Stored entries
::::

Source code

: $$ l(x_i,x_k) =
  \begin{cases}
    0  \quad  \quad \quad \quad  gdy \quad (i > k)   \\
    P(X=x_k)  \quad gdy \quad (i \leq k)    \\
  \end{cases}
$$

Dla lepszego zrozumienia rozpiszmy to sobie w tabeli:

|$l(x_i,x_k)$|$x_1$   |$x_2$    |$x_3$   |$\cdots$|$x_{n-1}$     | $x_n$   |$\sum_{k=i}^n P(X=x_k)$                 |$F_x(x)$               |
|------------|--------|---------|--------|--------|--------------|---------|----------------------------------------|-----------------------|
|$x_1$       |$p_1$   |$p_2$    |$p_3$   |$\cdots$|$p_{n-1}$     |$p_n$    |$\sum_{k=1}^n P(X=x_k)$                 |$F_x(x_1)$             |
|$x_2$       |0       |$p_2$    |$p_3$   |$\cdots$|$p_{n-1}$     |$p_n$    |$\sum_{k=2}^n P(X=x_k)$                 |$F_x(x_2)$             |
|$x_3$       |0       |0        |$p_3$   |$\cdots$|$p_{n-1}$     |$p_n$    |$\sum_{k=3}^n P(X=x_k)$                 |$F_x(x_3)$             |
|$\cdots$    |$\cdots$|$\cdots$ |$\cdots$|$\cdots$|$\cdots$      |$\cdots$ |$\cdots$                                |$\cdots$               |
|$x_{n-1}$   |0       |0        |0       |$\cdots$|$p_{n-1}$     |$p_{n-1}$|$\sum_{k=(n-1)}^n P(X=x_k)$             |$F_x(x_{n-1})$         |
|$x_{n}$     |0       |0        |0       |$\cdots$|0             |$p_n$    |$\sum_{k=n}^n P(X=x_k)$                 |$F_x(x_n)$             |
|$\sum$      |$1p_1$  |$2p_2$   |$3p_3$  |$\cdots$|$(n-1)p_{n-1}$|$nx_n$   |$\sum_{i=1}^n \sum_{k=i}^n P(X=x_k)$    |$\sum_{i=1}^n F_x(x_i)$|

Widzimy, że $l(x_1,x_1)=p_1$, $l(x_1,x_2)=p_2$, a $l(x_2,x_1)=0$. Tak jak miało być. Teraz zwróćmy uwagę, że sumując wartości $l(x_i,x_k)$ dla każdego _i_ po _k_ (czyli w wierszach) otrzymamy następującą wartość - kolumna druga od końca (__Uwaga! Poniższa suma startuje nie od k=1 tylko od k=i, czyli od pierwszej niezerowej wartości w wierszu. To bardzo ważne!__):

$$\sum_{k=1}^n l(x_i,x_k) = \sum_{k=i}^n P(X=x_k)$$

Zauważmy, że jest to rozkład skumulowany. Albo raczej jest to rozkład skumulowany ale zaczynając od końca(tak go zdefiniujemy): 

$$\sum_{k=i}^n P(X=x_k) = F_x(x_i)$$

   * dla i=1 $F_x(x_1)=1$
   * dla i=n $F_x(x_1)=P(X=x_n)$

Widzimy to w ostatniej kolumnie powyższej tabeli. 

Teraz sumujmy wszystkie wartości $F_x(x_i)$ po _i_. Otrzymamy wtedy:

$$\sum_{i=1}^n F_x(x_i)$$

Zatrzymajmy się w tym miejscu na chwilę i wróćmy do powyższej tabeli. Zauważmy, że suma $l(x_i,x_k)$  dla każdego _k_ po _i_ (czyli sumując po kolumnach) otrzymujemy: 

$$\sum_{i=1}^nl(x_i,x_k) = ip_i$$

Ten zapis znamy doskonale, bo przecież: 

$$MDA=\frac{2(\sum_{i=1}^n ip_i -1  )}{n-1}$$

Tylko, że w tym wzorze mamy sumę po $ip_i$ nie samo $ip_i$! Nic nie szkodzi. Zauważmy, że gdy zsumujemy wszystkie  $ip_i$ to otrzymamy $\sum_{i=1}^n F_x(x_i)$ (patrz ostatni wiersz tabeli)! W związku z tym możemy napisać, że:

::::

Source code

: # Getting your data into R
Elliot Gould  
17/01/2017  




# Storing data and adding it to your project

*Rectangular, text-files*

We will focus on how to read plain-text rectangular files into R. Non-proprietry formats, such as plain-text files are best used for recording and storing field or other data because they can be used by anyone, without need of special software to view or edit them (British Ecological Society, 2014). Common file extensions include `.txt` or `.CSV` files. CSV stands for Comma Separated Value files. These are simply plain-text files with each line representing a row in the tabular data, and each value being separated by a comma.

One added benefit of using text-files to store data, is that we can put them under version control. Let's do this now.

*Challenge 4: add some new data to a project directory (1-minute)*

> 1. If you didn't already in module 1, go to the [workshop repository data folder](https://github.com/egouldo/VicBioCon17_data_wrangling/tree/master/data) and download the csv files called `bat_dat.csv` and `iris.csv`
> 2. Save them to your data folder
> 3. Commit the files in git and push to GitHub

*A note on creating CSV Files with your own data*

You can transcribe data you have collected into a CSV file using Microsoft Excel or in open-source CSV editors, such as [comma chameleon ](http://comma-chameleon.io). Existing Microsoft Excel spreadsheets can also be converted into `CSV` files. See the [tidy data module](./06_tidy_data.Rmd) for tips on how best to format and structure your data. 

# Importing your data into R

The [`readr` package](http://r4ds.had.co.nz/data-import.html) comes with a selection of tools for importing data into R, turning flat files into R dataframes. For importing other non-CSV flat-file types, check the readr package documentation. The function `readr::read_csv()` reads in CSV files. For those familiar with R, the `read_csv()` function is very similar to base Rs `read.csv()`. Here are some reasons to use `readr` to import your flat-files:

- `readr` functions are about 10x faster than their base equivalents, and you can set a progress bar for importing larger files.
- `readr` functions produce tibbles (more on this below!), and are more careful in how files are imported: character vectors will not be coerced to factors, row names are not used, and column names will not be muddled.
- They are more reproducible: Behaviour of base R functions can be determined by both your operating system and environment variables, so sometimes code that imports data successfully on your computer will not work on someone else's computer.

::::

→ REQUIRED ACTION
In the records above, find each line that mentions the word "wszystkie", and copy it.

→ OUTPUT OF THE TASK
Teraz sumujmy wszystkie wartości $F_x(x_i)$ po _i_. Otrzymamy wtedy:
Tylko, że w tym wzorze mamy sumę po $ip_i$ nie samo $ip_i$! Nic nie szkodzi. Zauważmy, że gdy zsumujemy wszystkie  $ip_i$ to otrzymamy $\sum_{i=1}^n F_x(x_i)$ (patrz ostatni wiersz tabeli)! W związku z tym możemy napisać, że:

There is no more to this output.